* Work instructions: Word for word, copy the records and drop the pictures.

* Given records:
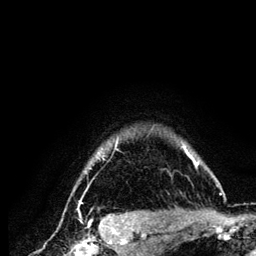
Breast MRI (dynamic contrast-enhanced), one axial slice. Position 112 of 134 along the scan axis. Cropped to one breast. Dynamic contrast-enhanced series, time point 2 of 6 at this slice position (early post-contrast). 3 T. TE 4.2 ms, TR 7.9 ms. 256 × 256 image matrix, field of view 170 × 170 mm. Female patient.
Annotated regions visible in this slice (semi-automatic segmentation, software-assisted and operator-edited):
- enhancing-tissue mask used for the functional tumour volume (all voxels passing the contrast-enhancement thresholds inside the analysis volume; usually the tumour): bounding box [x1, y1, x2, y2] px = [72, 137, 222, 210]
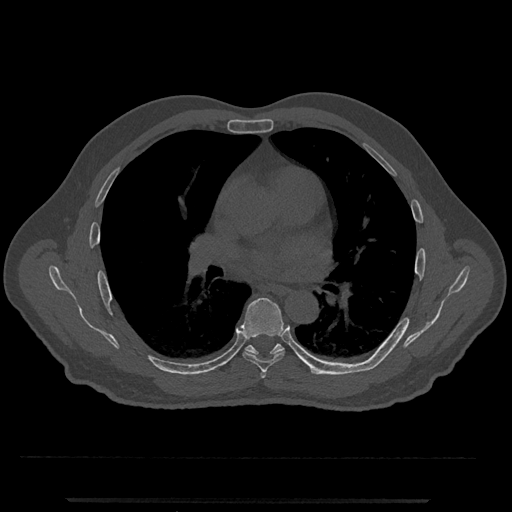
CT including the spine, one axial slice; position 720 of 797 along the scan axis; reconstruction kernel Br40s/3; 120 kVp; bone window (W 1800 / L 400 HU); 0.5 mm slice thickness; 512 × 512 image matrix, field of view 419 × 419 mm. Patient: male, 63 years. From the clinical record (not read from this slice): primary cancer: prostate.
Structures marked on this image (semi-automatically segmented with operator editing):
- T5 vertebra: bounding box <260,371,267,379> (left, top, right, bottom; pixels)
- T6 vertebra: <241,298,285,372>
- T7 vertebra: <245,343,328,375>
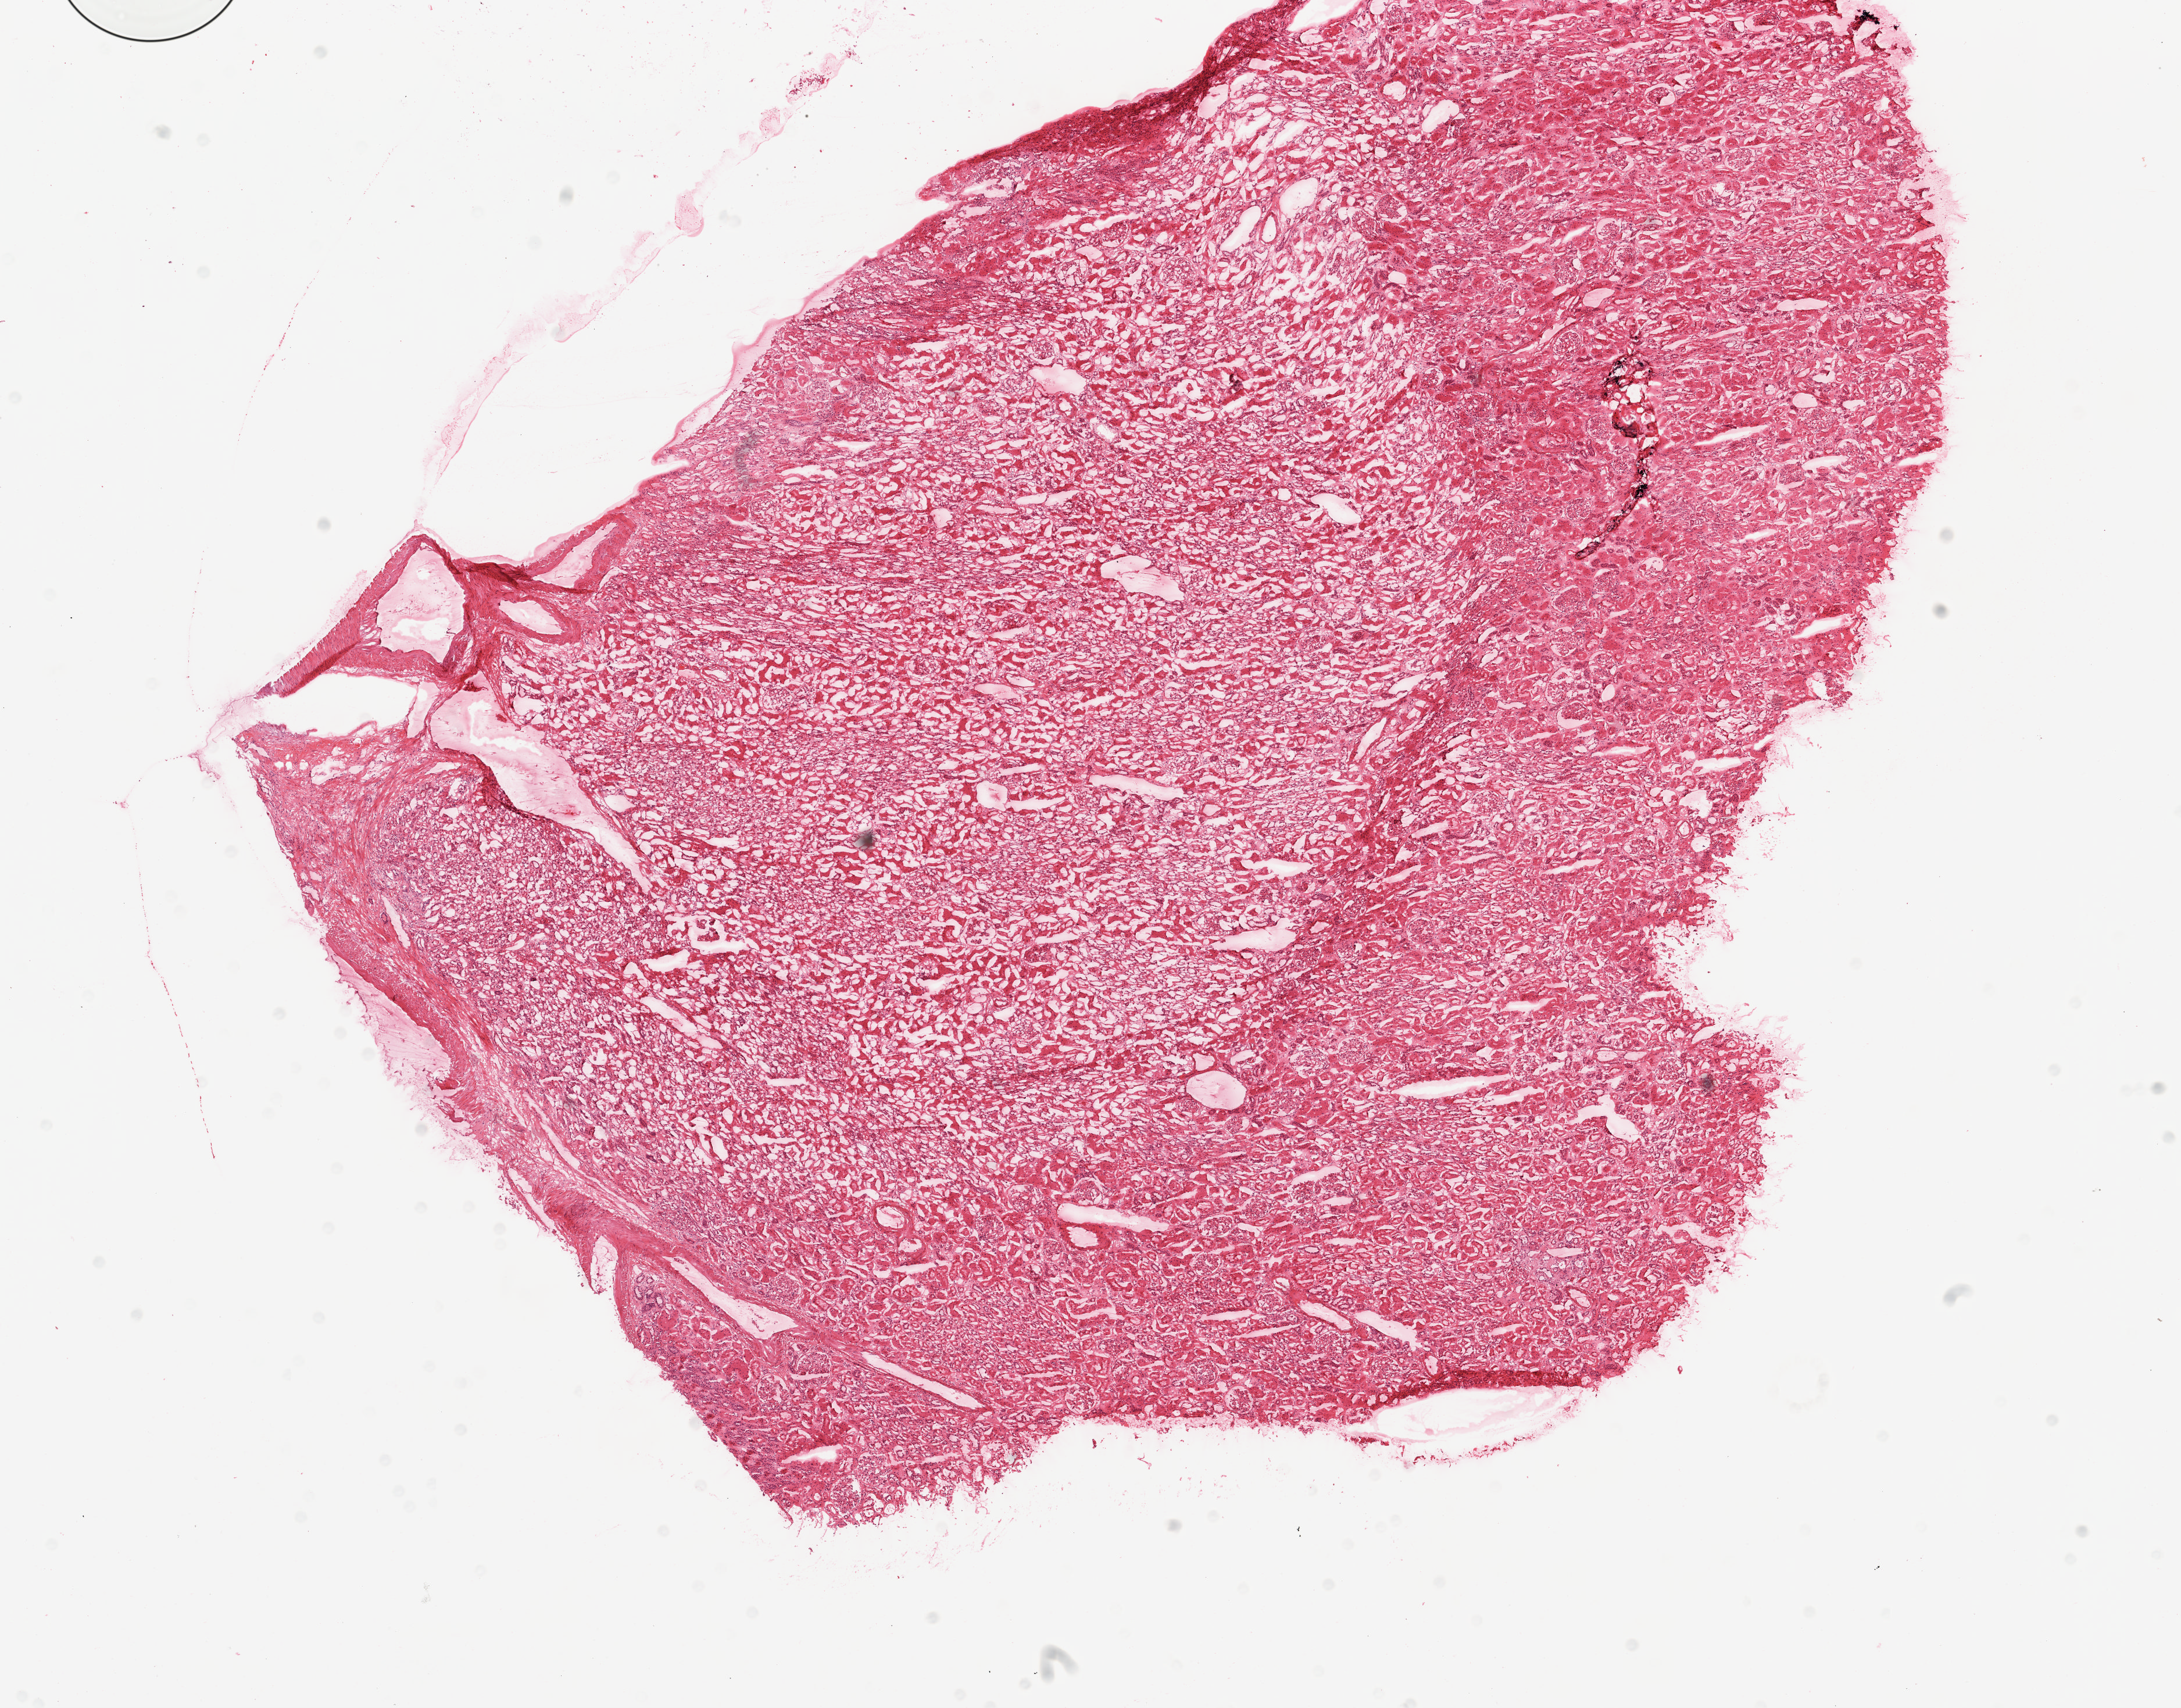
H&E-stained whole-slide image — whole scanned area (about 14.9 x 11.7 mm) shown as a low-resolution overview. Frozen section. Solid tissue normal (non-tumour tissue) sample from the kidney. Patient: female, age at initial diagnosis 66 years.
This section: solid tissue normal (non-tumour) sample from the same patient. Patient diagnosis: Clear cell adenocarcinoma, NOS.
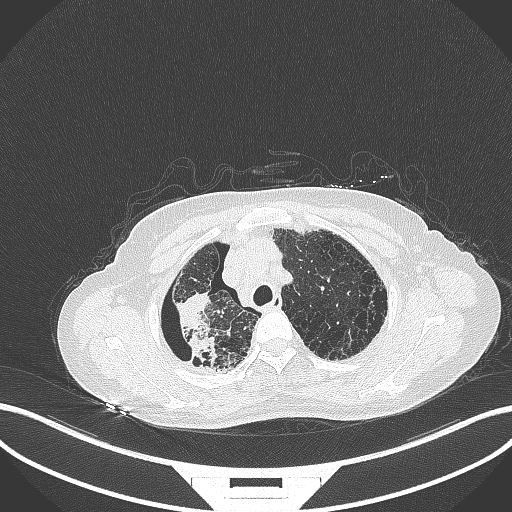
Chest CT, one axial slice. Slice 291 of 408 in the series (ordered by position). Reconstruction kernel B70f. 120 kVp. Lung window (W 1500 / L -600 HU). 1 mm slice thickness. 512 × 512 image matrix. Female patient, age 64 years. Case-level facts recorded for this patient, not image findings: clinical TNM (as recorded): T3 N3 M0.
Annotated regions visible in this slice (bounding box drawn by a radiologist):
- lung tumour (recorded histology: squamous cell carcinoma): bounding box [x1, y1, x2, y2] px = [166, 287, 223, 369]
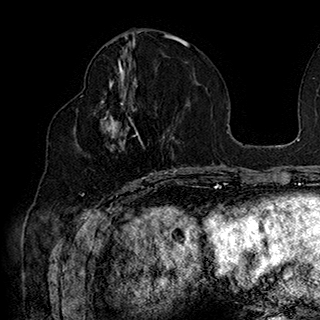
Breast MRI (dynamic contrast-enhanced), one axial slice. Position 83 of 180 along the scan axis. Cropped to one breast. Dynamic contrast-enhanced series, time point 2 of 7 at this slice position (early post-contrast). 1.5 T. TE 2.8 ms, TR 5.4 ms. 1 mm slice thickness. 320 × 320 image matrix, field of view 225 × 225 mm. Female patient.
Outlined on this slice (semi-automatically segmented with operator editing):
- enhancing-tissue mask used for the functional tumour volume (all voxels passing the contrast-enhancement thresholds inside the analysis volume; usually the tumour): bounding box [x1, y1, x2, y2] px = [81, 90, 168, 186]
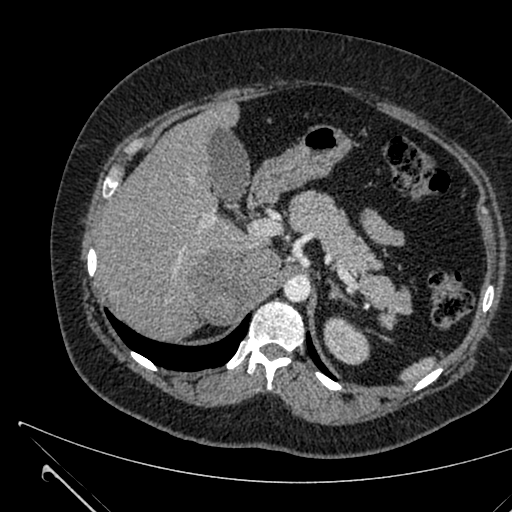
Contrast-enhanced abdominal CT, one axial slice. Slice 452 of 731 in the series (ordered by position). Intravenous contrast given. Soft-tissue window (W 400 / L 40 HU). 512 × 512 image matrix. Patient: female, 36 years. From the clinical record (not read from this slice): diagnosis: adrenocortical carcinoma; tumour side: right adrenal; tumour size at pathology: 10 cm; Ki-67 index: 20 %; stage (as recorded): 4.
Annotated regions visible in this slice (semi-automatically segmented with operator editing):
- mass: bounding box [x1, y1, x2, y2] px = [187, 251, 277, 321]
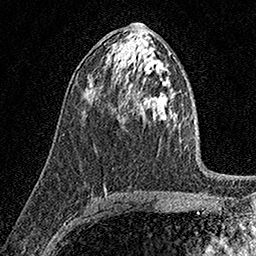
Breast MRI (dynamic contrast-enhanced), one axial slice; slice 91 of 158 in the series (ordered by position); cropped to one breast; dynamic contrast-enhanced series, time point 2 of 7 at this slice position (early post-contrast); 1.5 T; TE 3.5 ms, TR 7.2 ms; 1 mm slice thickness; 256 × 256 image matrix, field of view 165 × 165 mm. Female patient.
Annotated regions visible in this slice (semi-automatic segmentation, software-assisted and operator-edited):
- enhancing-tissue mask used for the functional tumour volume (all voxels passing the contrast-enhancement thresholds inside the analysis volume; usually the tumour): box from (x=118, y=114) to (x=121, y=121) px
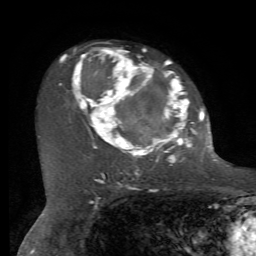
Breast MRI, one axial slice. Cropped to one breast. Dynamic contrast-enhanced series, time point 2 of 7 at this slice position (early post-contrast). 1.5 T. TE 4.2 ms, TR 8.7 ms. 256 × 256 image matrix, field of view 180 × 180 mm. Female patient.
Structures marked on this image (semi-automatically segmented with operator editing):
- enhancing-tissue mask used for the functional tumour volume (all voxels passing the contrast-enhancement thresholds inside the analysis volume; usually the tumour): box from (x=59, y=47) to (x=212, y=163) px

* The answer:
Breast MRI (dynamic contrast-enhanced), one axial slice. Position 112 of 134 along the scan axis. Cropped to one breast. Dynamic contrast-enhanced series, time point 2 of 6 at this slice position (early post-contrast). 3 T. TE 4.2 ms, TR 7.9 ms. 256 × 256 image matrix, field of view 170 × 170 mm. Female patient.
Annotated regions visible in this slice (semi-automatic segmentation, software-assisted and operator-edited):
- enhancing-tissue mask used for the functional tumour volume (all voxels passing the contrast-enhancement thresholds inside the analysis volume; usually the tumour): bounding box [x1, y1, x2, y2] px = [72, 137, 222, 210]
CT including the spine, one axial slice; position 720 of 797 along the scan axis; reconstruction kernel Br40s/3; 120 kVp; bone window (W 1800 / L 400 HU); 0.5 mm slice thickness; 512 × 512 image matrix, field of view 419 × 419 mm. Patient: male, 63 years. From the clinical record (not read from this slice): primary cancer: prostate.
Structures marked on this image (semi-automatically segmented with operator editing):
- T5 vertebra: bounding box <260,371,267,379> (left, top, right, bottom; pixels)
- T6 vertebra: <241,298,285,372>
- T7 vertebra: <245,343,328,375>
H&E-stained whole-slide image — whole scanned area (about 14.9 x 11.7 mm) shown as a low-resolution overview. Frozen section. Solid tissue normal (non-tumour tissue) sample from the kidney. Patient: female, age at initial diagnosis 66 years.
This section: solid tissue normal (non-tumour) sample from the same patient. Patient diagnosis: Clear cell adenocarcinoma, NOS.
Chest CT, one axial slice. Slice 291 of 408 in the series (ordered by position). Reconstruction kernel B70f. 120 kVp. Lung window (W 1500 / L -600 HU). 1 mm slice thickness. 512 × 512 image matrix. Female patient, age 64 years. Case-level facts recorded for this patient, not image findings: clinical TNM (as recorded): T3 N3 M0.
Annotated regions visible in this slice (bounding box drawn by a radiologist):
- lung tumour (recorded histology: squamous cell carcinoma): bounding box [x1, y1, x2, y2] px = [166, 287, 223, 369]
Breast MRI (dynamic contrast-enhanced), one axial slice. Position 83 of 180 along the scan axis. Cropped to one breast. Dynamic contrast-enhanced series, time point 2 of 7 at this slice position (early post-contrast). 1.5 T. TE 2.8 ms, TR 5.4 ms. 1 mm slice thickness. 320 × 320 image matrix, field of view 225 × 225 mm. Female patient.
Outlined on this slice (semi-automatically segmented with operator editing):
- enhancing-tissue mask used for the functional tumour volume (all voxels passing the contrast-enhancement thresholds inside the analysis volume; usually the tumour): bounding box [x1, y1, x2, y2] px = [81, 90, 168, 186]
Contrast-enhanced abdominal CT, one axial slice. Slice 452 of 731 in the series (ordered by position). Intravenous contrast given. Soft-tissue window (W 400 / L 40 HU). 512 × 512 image matrix. Patient: female, 36 years. From the clinical record (not read from this slice): diagnosis: adrenocortical carcinoma; tumour side: right adrenal; tumour size at pathology: 10 cm; Ki-67 index: 20 %; stage (as recorded): 4.
Annotated regions visible in this slice (semi-automatically segmented with operator editing):
- mass: bounding box [x1, y1, x2, y2] px = [187, 251, 277, 321]
Breast MRI (dynamic contrast-enhanced), one axial slice; slice 91 of 158 in the series (ordered by position); cropped to one breast; dynamic contrast-enhanced series, time point 2 of 7 at this slice position (early post-contrast); 1.5 T; TE 3.5 ms, TR 7.2 ms; 1 mm slice thickness; 256 × 256 image matrix, field of view 165 × 165 mm. Female patient.
Annotated regions visible in this slice (semi-automatic segmentation, software-assisted and operator-edited):
- enhancing-tissue mask used for the functional tumour volume (all voxels passing the contrast-enhancement thresholds inside the analysis volume; usually the tumour): box from (x=118, y=114) to (x=121, y=121) px
Breast MRI, one axial slice. Cropped to one breast. Dynamic contrast-enhanced series, time point 2 of 7 at this slice position (early post-contrast). 1.5 T. TE 4.2 ms, TR 8.7 ms. 256 × 256 image matrix, field of view 180 × 180 mm. Female patient.
Structures marked on this image (semi-automatically segmented with operator editing):
- enhancing-tissue mask used for the functional tumour volume (all voxels passing the contrast-enhancement thresholds inside the analysis volume; usually the tumour): box from (x=59, y=47) to (x=212, y=163) px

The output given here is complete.